Work to complete »
Rewrite the lines below, changing every "common name" to "popular name" and leaving everything else as it is.

Data records »

## BEGIN

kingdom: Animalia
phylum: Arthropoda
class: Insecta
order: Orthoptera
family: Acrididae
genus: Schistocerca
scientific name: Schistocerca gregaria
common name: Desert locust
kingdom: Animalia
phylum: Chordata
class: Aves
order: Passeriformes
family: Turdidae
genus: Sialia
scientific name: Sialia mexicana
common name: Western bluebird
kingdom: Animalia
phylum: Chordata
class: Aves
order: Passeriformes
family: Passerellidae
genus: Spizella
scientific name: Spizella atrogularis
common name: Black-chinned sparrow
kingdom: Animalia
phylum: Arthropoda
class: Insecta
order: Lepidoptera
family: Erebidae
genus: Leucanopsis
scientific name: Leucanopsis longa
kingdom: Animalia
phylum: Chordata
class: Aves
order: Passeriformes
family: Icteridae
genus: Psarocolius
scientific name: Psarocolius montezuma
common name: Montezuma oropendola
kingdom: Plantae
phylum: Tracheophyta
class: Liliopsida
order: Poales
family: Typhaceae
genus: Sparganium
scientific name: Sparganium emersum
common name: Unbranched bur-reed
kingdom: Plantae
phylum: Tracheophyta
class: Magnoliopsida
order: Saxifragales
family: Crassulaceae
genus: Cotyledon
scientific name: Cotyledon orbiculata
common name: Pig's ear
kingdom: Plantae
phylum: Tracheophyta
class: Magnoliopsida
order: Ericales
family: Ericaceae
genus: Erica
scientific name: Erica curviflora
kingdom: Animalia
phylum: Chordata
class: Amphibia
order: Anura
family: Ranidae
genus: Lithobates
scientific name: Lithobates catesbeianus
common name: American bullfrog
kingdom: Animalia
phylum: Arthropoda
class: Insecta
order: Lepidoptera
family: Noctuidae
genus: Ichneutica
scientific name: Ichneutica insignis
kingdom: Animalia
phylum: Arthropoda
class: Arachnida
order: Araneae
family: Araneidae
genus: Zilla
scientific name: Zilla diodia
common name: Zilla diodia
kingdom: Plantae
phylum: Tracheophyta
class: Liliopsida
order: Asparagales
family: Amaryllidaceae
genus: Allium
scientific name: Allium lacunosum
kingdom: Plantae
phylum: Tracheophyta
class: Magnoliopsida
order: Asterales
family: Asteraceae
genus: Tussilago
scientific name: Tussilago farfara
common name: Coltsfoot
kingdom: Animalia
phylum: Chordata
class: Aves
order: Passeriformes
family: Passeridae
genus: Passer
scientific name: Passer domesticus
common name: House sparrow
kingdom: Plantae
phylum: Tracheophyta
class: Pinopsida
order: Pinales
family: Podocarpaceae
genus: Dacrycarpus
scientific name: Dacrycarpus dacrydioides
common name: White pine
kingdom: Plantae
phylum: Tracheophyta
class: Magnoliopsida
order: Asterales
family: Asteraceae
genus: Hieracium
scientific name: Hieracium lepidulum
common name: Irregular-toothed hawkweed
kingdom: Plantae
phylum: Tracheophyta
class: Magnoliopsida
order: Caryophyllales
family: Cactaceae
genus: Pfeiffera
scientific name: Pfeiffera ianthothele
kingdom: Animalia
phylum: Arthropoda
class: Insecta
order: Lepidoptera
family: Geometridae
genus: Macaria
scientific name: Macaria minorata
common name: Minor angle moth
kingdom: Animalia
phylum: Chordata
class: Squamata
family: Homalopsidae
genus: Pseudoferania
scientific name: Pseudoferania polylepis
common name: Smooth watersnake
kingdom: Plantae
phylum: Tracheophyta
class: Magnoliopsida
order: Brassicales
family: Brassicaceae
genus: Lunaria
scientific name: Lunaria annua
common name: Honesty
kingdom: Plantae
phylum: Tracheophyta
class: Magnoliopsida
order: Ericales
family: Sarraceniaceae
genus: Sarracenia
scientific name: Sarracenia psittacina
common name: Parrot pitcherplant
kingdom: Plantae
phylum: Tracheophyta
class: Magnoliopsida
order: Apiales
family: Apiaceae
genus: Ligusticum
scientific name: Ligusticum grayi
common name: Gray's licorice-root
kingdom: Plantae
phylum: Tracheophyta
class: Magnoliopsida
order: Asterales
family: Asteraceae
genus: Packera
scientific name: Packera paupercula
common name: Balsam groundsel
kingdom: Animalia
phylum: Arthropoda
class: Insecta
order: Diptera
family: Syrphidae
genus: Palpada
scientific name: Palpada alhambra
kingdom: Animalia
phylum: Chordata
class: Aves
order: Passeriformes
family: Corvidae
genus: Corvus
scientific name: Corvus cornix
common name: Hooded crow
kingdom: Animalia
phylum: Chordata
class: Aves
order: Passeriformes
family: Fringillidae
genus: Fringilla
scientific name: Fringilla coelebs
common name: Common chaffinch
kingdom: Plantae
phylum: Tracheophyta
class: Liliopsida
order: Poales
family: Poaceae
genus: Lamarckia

## END

Answer to the task »
kingdom: Animalia
phylum: Arthropoda
class: Insecta
order: Orthoptera
family: Acrididae
genus: Schistocerca
scientific name: Schistocerca gregaria
popular name: Desert locust
kingdom: Animalia
phylum: Chordata
class: Aves
order: Passeriformes
family: Turdidae
genus: Sialia
scientific name: Sialia mexicana
popular name: Western bluebird
kingdom: Animalia
phylum: Chordata
class: Aves
order: Passeriformes
family: Passerellidae
genus: Spizella
scientific name: Spizella atrogularis
popular name: Black-chinned sparrow
kingdom: Animalia
phylum: Arthropoda
class: Insecta
order: Lepidoptera
family: Erebidae
genus: Leucanopsis
scientific name: Leucanopsis longa
kingdom: Animalia
phylum: Chordata
class: Aves
order: Passeriformes
family: Icteridae
genus: Psarocolius
scientific name: Psarocolius montezuma
popular name: Montezuma oropendola
kingdom: Plantae
phylum: Tracheophyta
class: Liliopsida
order: Poales
family: Typhaceae
genus: Sparganium
scientific name: Sparganium emersum
popular name: Unbranched bur-reed
kingdom: Plantae
phylum: Tracheophyta
class: Magnoliopsida
order: Saxifragales
family: Crassulaceae
genus: Cotyledon
scientific name: Cotyledon orbiculata
popular name: Pig's ear
kingdom: Plantae
phylum: Tracheophyta
class: Magnoliopsida
order: Ericales
family: Ericaceae
genus: Erica
scientific name: Erica curviflora
kingdom: Animalia
phylum: Chordata
class: Amphibia
order: Anura
family: Ranidae
genus: Lithobates
scientific name: Lithobates catesbeianus
popular name: American bullfrog
kingdom: Animalia
phylum: Arthropoda
class: Insecta
order: Lepidoptera
family: Noctuidae
genus: Ichneutica
scientific name: Ichneutica insignis
kingdom: Animalia
phylum: Arthropoda
class: Arachnida
order: Araneae
family: Araneidae
genus: Zilla
scientific name: Zilla diodia
popular name: Zilla diodia
kingdom: Plantae
phylum: Tracheophyta
class: Liliopsida
order: Asparagales
family: Amaryllidaceae
genus: Allium
scientific name: Allium lacunosum
kingdom: Plantae
phylum: Tracheophyta
class: Magnoliopsida
order: Asterales
family: Asteraceae
genus: Tussilago
scientific name: Tussilago farfara
popular name: Coltsfoot
kingdom: Animalia
phylum: Chordata
class: Aves
order: Passeriformes
family: Passeridae
genus: Passer
scientific name: Passer domesticus
popular name: House sparrow
kingdom: Plantae
phylum: Tracheophyta
class: Pinopsida
order: Pinales
family: Podocarpaceae
genus: Dacrycarpus
scientific name: Dacrycarpus dacrydioides
popular name: White pine
kingdom: Plantae
phylum: Tracheophyta
class: Magnoliopsida
order: Asterales
family: Asteraceae
genus: Hieracium
scientific name: Hieracium lepidulum
popular name: Irregular-toothed hawkweed
kingdom: Plantae
phylum: Tracheophyta
class: Magnoliopsida
order: Caryophyllales
family: Cactaceae
genus: Pfeiffera
scientific name: Pfeiffera ianthothele
kingdom: Animalia
phylum: Arthropoda
class: Insecta
order: Lepidoptera
family: Geometridae
genus: Macaria
scientific name: Macaria minorata
popular name: Minor angle moth
kingdom: Animalia
phylum: Chordata
class: Squamata
family: Homalopsidae
genus: Pseudoferania
scientific name: Pseudoferania polylepis
popular name: Smooth watersnake
kingdom: Plantae
phylum: Tracheophyta
class: Magnoliopsida
order: Brassicales
family: Brassicaceae
genus: Lunaria
scientific name: Lunaria annua
popular name: Honesty
kingdom: Plantae
phylum: Tracheophyta
class: Magnoliopsida
order: Ericales
family: Sarraceniaceae
genus: Sarracenia
scientific name: Sarracenia psittacina
popular name: Parrot pitcherplant
kingdom: Plantae
phylum: Tracheophyta
class: Magnoliopsida
order: Apiales
family: Apiaceae
genus: Ligusticum
scientific name: Ligusticum grayi
popular name: Gray's licorice-root
kingdom: Plantae
phylum: Tracheophyta
class: Magnoliopsida
order: Asterales
family: Asteraceae
genus: Packera
scientific name: Packera paupercula
popular name: Balsam groundsel
kingdom: Animalia
phylum: Arthropoda
class: Insecta
order: Diptera
family: Syrphidae
genus: Palpada
scientific name: Palpada alhambra
kingdom: Animalia
phylum: Chordata
class: Aves
order: Passeriformes
family: Corvidae
genus: Corvus
scientific name: Corvus cornix
popular name: Hooded crow
kingdom: Animalia
phylum: Chordata
class: Aves
order: Passeriformes
family: Fringillidae
genus: Fringilla
scientific name: Fringilla coelebs
popular name: Common chaffinch
kingdom: Plantae
phylum: Tracheophyta
class: Liliopsida
order: Poales
family: Poaceae
genus: Lamarckia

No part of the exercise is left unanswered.